Oltre ai locali destinati agli studi universitari, di grande effetto è il Museo di Paleontologia al cui ingresso si può ammirare una splendida pavimentazione in maiolica del Settecento. Il complesso conventuale, oggi sede dell’Archivio di Stato, racchiude uno dei chiostri più antichi della città, risalente al X secolo, detto dei Platani perché, secondo la leggenda, lo stesso San Benedetto vi gettò dei semi per dar luogo ad un bosco e fino al 1959 vi si poteva ammirare l’ultima pianta secolare coeva alla vita del Santo. Il chiostro è molto visitato perché conserva un magnifico ciclo di pittura murale risalente al periodo aragonese, con scene di vita quotidiana alternate a fatti miracolosi.

Sin dai primi episodi descritti si nota una cura minuziosa del dettaglio, frutto di uno stile tendente al naturalismo. Per gli affreschi è stato proposto il nome del Solario, almeno per i primi tre: dal successivo, il calo di qualità fa presupporre una collaborazione della bottega. Per la grande bellezza delle decorazioni e l’aerea spaziosità, verso la fine del Cinquecento fu destinato a giardino e vi rimase per pubblico godimento fino al 1835, quando Ferdinando II lo destinò alla funzione attuale e per l’occasione vi fu collocata al centro una statua di Michelangelo Naccherino raffigurante la Teologia.

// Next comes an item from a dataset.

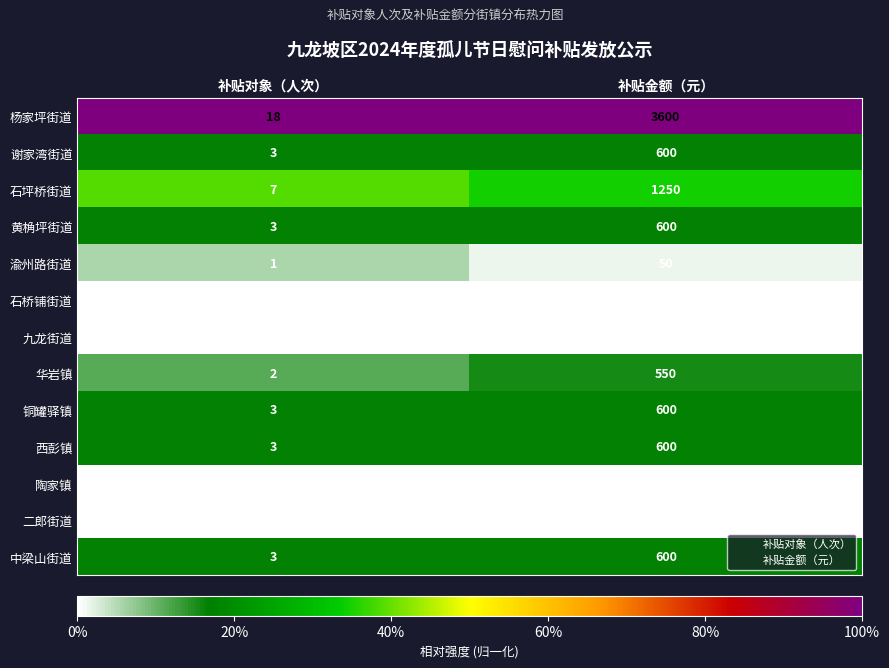

The 华岩镇 series shows 937 at 补贴金额（元）. True or false?

False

Concludiamo il nostro tour con i chiostri del complesso conventuale di San Martino, sorto per volontà di Roberto d’Angiò, i cui lavori si protrassero per 50 anni e si conclusero regnante Giovanna I. Collocato sulla collina più alta della città, da esso si può ammirare uno splendido panorama, dal Vesuvio alle isole del golfo, fino ad intravedere le campagne che portano a Caserta. In origine vi era solo un grande chiostro, adibito ad orto per un’economia di autonoma sussistenza e per la coltivazione di erbe mediche. In seguito, sul finire del Cinquecento, si diede luogo a lavori di ampliamento e alla realizzazione di altri tre chiostri minori. Come autore alcuni studiosi hanno avanzato il nome di Cosimo Fanzago mente altri, sulla base di un documento del 1591, ritengono che la paternità del progetto sia di Giovan Antonio Dosio la cui opera sarebbe stata proseguita da Gian Giacomo Di Conforto.

Il nuovo chiostro fu ridotto nelle dimensioni e sotto i portici si realizzò uno splendido pavimento mentre le statue a figura intera di San Martino e San Bruno, collocate su basi di bardiglio sulla balaustra, giocano un efficace contrasto con i busti che escono dalle nicchie di marmo poste sulle porte gemelle, espressioni di un momento di felicità artistica del Fanzago. Di età manierista la spettacolare cisterna, capolavoro di ingegneria idraulica. A nord est del chiostro si ammira il Cimitero dei Certosini, sempre opera del Fanzago, con teschi e ossa legati da nastri, motivo ricorrente del Seicento napoletano. Dalla chiesa, prima di arrivare al chiostro grande, si attraversa il piccolo chiostro dei Procuratori, capolavoro del Dosio. E qui ci fermiamo per non trasformare un articolo in un saggio, rinviando a chi volesse approfondire l’argomento all’aureo libretto di Maria Rosaria Costa, che ha costituito per noi una valida bussola.